Things get complicated with heritage languages. Ladino, or Judeo-Spanish, lacks a dedicated Whisper model. We tested our Ladino testimonies using Whisper’s standard Spanish model. The error rate spiked to over 80 percent, but the audio recognition was not actually failing.

Whisper correctly recognized the spoken words but automatically normalized the text into modern Spanish spelling. For example, a Ladino speaker says “katorze” (fourteen) and Whisper outputs “catorce.” Phonetically, it is accurate. Culturally and orthographically, it erases the distinct Judeo-Spanish spelling conventions.

Specialized Models for Hebrew and Yiddish

For Hebrew and Yiddish, the base Whisper model struggles with the script and historical vocabulary. We swapped it out for specialized, fine-tuned models from the ivrit-ai project.

The Hebrew model handled historical dates, specific place names like Subotica, and natural speech patterns beautifully. The Word Error Rate dropped to a highly usable 13 percent.

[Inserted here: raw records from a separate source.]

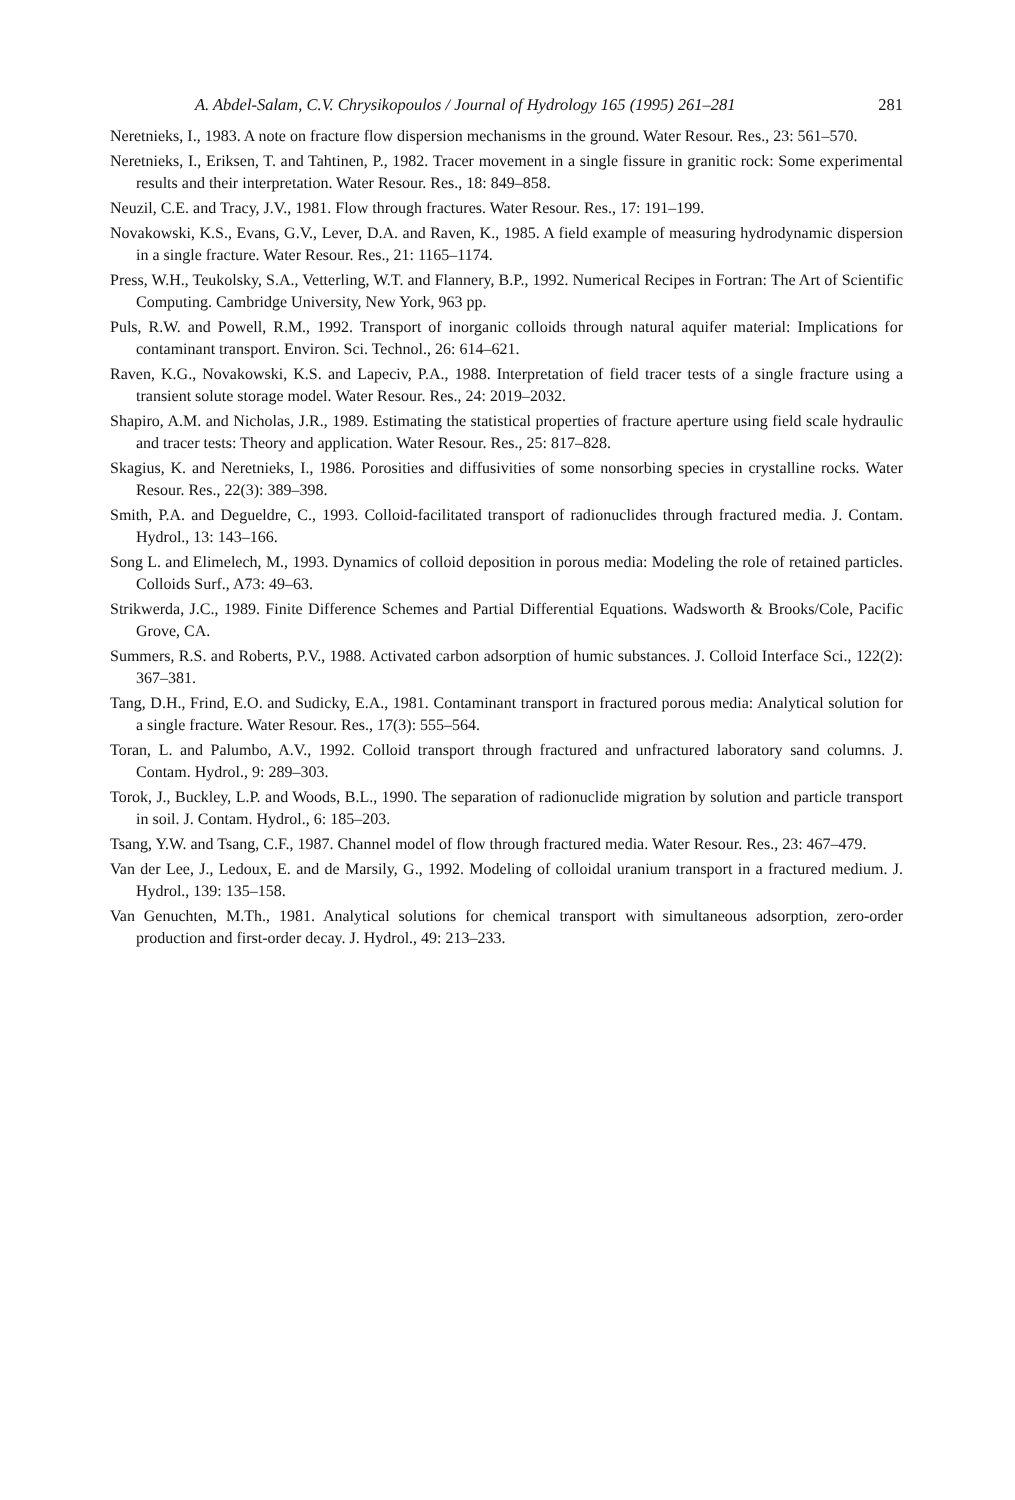A. Abdel-Salam, C.V. Chrysikopoulos / Journal of Hydrology 165 (1995) 261–281 281
Neretnieks, I., 1983. A note on fracture flow dispersion mechanisms in the ground. Water Resour. Res., 23: 561–570.
Neretnieks, I., Eriksen, T. and Tahtinen, P., 1982. Tracer movement in a single fissure in granitic rock: Some experimental results and their interpretation. Water Resour. Res., 18: 849–858.
Neuzil, C.E. and Tracy, J.V., 1981. Flow through fractures. Water Resour. Res., 17: 191–199.
Novakowski, K.S., Evans, G.V., Lever, D.A. and Raven, K., 1985. A field example of measuring hydrodynamic dispersion in a single fracture. Water Resour. Res., 21: 1165–1174.
Press, W.H., Teukolsky, S.A., Vetterling, W.T. and Flannery, B.P., 1992. Numerical Recipes in Fortran: The Art of Scientific Computing. Cambridge University, New York, 963 pp.
Puls, R.W. and Powell, R.M., 1992. Transport of inorganic colloids through natural aquifer material: Implications for contaminant transport. Environ. Sci. Technol., 26: 614–621.
Raven, K.G., Novakowski, K.S. and Lapeciv, P.A., 1988. Interpretation of field tracer tests of a single fracture using a transient solute storage model. Water Resour. Res., 24: 2019–2032.
Shapiro, A.M. and Nicholas, J.R., 1989. Estimating the statistical properties of fracture aperture using field scale hydraulic and tracer tests: Theory and application. Water Resour. Res., 25: 817–828.
Skagius, K. and Neretnieks, I., 1986. Porosities and diffusivities of some nonsorbing species in crystalline rocks. Water Resour. Res., 22(3): 389–398.
Smith, P.A. and Degueldre, C., 1993. Colloid-facilitated transport of radionuclides through fractured media. J. Contam. Hydrol., 13: 143–166.
Song L. and Elimelech, M., 1993. Dynamics of colloid deposition in porous media: Modeling the role of retained particles. Colloids Surf., A73: 49–63.
Strikwerda, J.C., 1989. Finite Difference Schemes and Partial Differential Equations. Wadsworth & Brooks/Cole, Pacific Grove, CA.
Summers, R.S. and Roberts, P.V., 1988. Activated carbon adsorption of humic substances. J. Colloid Interface Sci., 122(2): 367–381.
Tang, D.H., Frind, E.O. and Sudicky, E.A., 1981. Contaminant transport in fractured porous media: Analytical solution for a single fracture. Water Resour. Res., 17(3): 555–564.
Toran, L. and Palumbo, A.V., 1992. Colloid transport through fractured and unfractured laboratory sand columns. J. Contam. Hydrol., 9: 289–303.
Torok, J., Buckley, L.P. and Woods, B.L., 1990. The separation of radionuclide migration by solution and particle transport in soil. J. Contam. Hydrol., 6: 185–203.
Tsang, Y.W. and Tsang, C.F., 1987. Channel model of flow through fractured media. Water Resour. Res., 23: 467–479.
Van der Lee, J., Ledoux, E. and de Marsily, G., 1992. Modeling of colloidal uranium transport in a fractured medium. J. Hydrol., 139: 135–158.
Van Genuchten, M.Th., 1981. Analytical solutions for chemical transport with simultaneous adsorption, zero-order production and first-order decay. J. Hydrol., 49: 213–233.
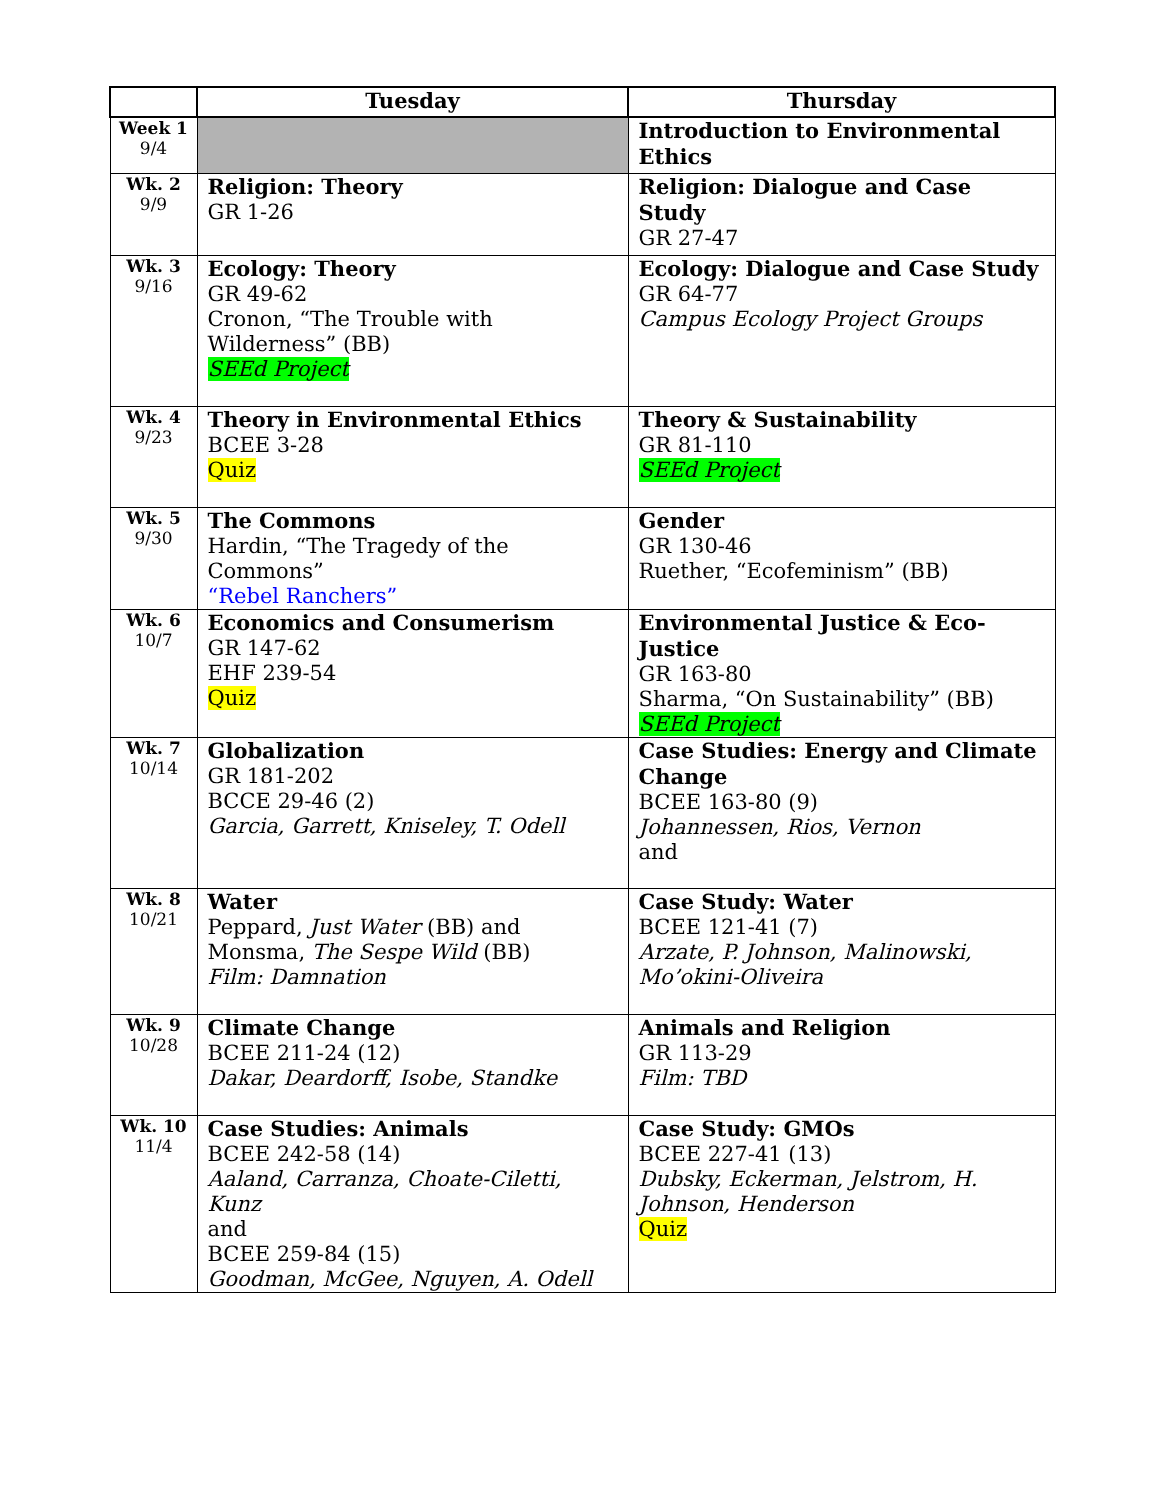| | Tuesday | Thursday |
| --- | --- | --- |
| Week 1 9/4 | | Introduction to Environmental Ethics |
| Wk. 2 9/9 | Religion: Theory GR 1-26 | Religion: Dialogue and Case Study GR 27-47 |
| Wk. 3 9/16 | Ecology: Theory GR 49-62 Cronon, “The Trouble with Wilderness” (BB) SEEd Project | Ecology: Dialogue and Case Study GR 64-77 Campus Ecology Project Groups |
| Wk. 4 9/23 | Theory in Environmental Ethics BCEE 3-28 Quiz | Theory & Sustainability GR 81-110 SEEd Project |
| Wk. 5 9/30 | The Commons Hardin, “The Tragedy of the Commons” “Rebel Ranchers” | Gender GR 130-46 Ruether, “Ecofeminism” (BB) |
| Wk. 6 10/7 | Economics and Consumerism GR 147-62 EHF 239-54 Quiz | Environmental Justice & Eco-Justice GR 163-80 Sharma, “On Sustainability” (BB) SEEd Project |
| Wk. 7 10/14 | Globalization GR 181-202 BCCE 29-46 (2) Garcia, Garrett, Kniseley, T. Odell | Case Studies: Energy and Climate Change BCEE 163-80 (9) Johannessen, Rios, Vernon and |
| Wk. 8 10/21 | Water Peppard, Just Water (BB) and Monsma, The Sespe Wild (BB) Film: Damnation | Case Study: Water BCEE 121-41 (7) Arzate, P. Johnson, Malinowski, Mo’okini-Oliveira |
| Wk. 9 10/28 | Climate Change BCEE 211-24 (12) Dakar, Deardorff, Isobe, Standke | Animals and Religion GR 113-29 Film: TBD |
| Wk. 10 11/4 | Case Studies: Animals BCEE 242-58 (14) Aaland, Carranza, Choate-Ciletti, Kunz and BCEE 259-84 (15) Goodman, McGee, Nguyen, A. Odell | Case Study: GMOs BCEE 227-41 (13) Dubsky, Eckerman, Jelstrom, H. Johnson, Henderson Quiz |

Yiddish presented a different challenge. The ivrit-ai model is trained largely on modern Hasidic audio and spelling conventions. The Fortunoff Archive uses the standard YIVO spelling rules. The output from the model was semantically correct but orthographically wrong for our specific archival needs. We are currently exploring resolving this by passing the raw transcripts through Gemini 3.1 Pro, which is prompted to convert the Hasidic spelling rules into YIVO rules, which improved.

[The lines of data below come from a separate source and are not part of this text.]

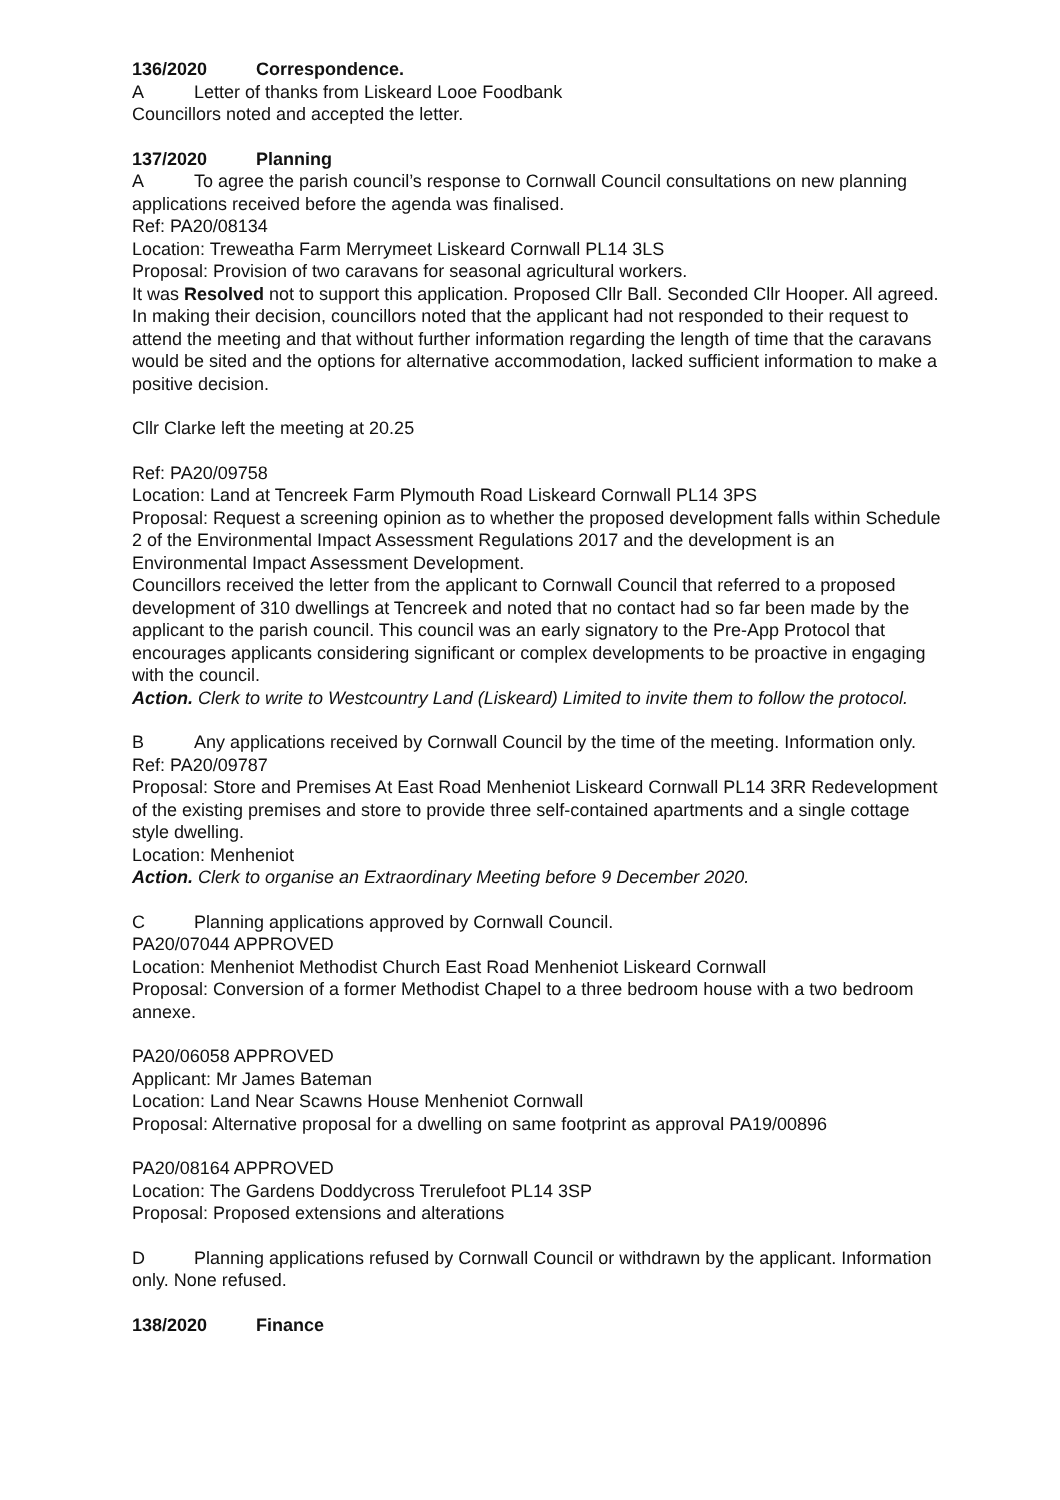136/2020 Correspondence.
A Letter of thanks from Liskeard Looe Foodbank
Councillors noted and accepted the letter.
137/2020 Planning
A To agree the parish council’s response to Cornwall Council consultations on new planning applications received before the agenda was finalised.
Ref: PA20/08134
Location: Treweatha Farm Merrymeet Liskeard Cornwall PL14 3LS
Proposal: Provision of two caravans for seasonal agricultural workers.
It was Resolved not to support this application. Proposed Cllr Ball. Seconded Cllr Hooper. All agreed. In making their decision, councillors noted that the applicant had not responded to their request to attend the meeting and that without further information regarding the length of time that the caravans would be sited and the options for alternative accommodation, lacked sufficient information to make a positive decision.
Cllr Clarke left the meeting at 20.25
Ref: PA20/09758
Location: Land at Tencreek Farm Plymouth Road Liskeard Cornwall PL14 3PS
Proposal: Request a screening opinion as to whether the proposed development falls within Schedule 2 of the Environmental Impact Assessment Regulations 2017 and the development is an Environmental Impact Assessment Development.
Councillors received the letter from the applicant to Cornwall Council that referred to a proposed development of 310 dwellings at Tencreek and noted that no contact had so far been made by the applicant to the parish council. This council was an early signatory to the Pre-App Protocol that encourages applicants considering significant or complex developments to be proactive in engaging with the council.
Action. Clerk to write to Westcountry Land (Liskeard) Limited to invite them to follow the protocol.
B Any applications received by Cornwall Council by the time of the meeting. Information only.
Ref: PA20/09787
Proposal: Store and Premises At East Road Menheniot Liskeard Cornwall PL14 3RR Redevelopment of the existing premises and store to provide three self-contained apartments and a single cottage style dwelling.
Location: Menheniot
Action. Clerk to organise an Extraordinary Meeting before 9 December 2020.
C Planning applications approved by Cornwall Council.
PA20/07044 APPROVED
Location: Menheniot Methodist Church East Road Menheniot Liskeard Cornwall
Proposal: Conversion of a former Methodist Chapel to a three bedroom house with a two bedroom annexe.
PA20/06058 APPROVED
Applicant: Mr James Bateman
Location: Land Near Scawns House Menheniot Cornwall
Proposal: Alternative proposal for a dwelling on same footprint as approval PA19/00896
PA20/08164 APPROVED
Location: The Gardens Doddycross Trerulefoot PL14 3SP
Proposal: Proposed extensions and alterations
D Planning applications refused by Cornwall Council or withdrawn by the applicant. Information only. None refused.
138/2020 Finance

Building a Better Pipeline

Whisper is absolutely viable for large-scale oral history transcription. It can drastically cut human transcription time and serve as a highly accurate first draft. However, you cannot just point an archive at an API and expect perfect historical fidelity.

If you are working with historical audiovisual materials, you need a structured pipeline:

  • Run automatic language detection first to route your audio to the correct model.
  • Use fine-tuned models for heritage languages whenever they are available.
  • Build post-processing scripts to restore verbatim disfluencies or correct standardized spelling conventions.

The baseline technology is incredibly capable today. It just requires domain expertise to ensure we accurately preserve the linguistic heritage embedded in these testimonies.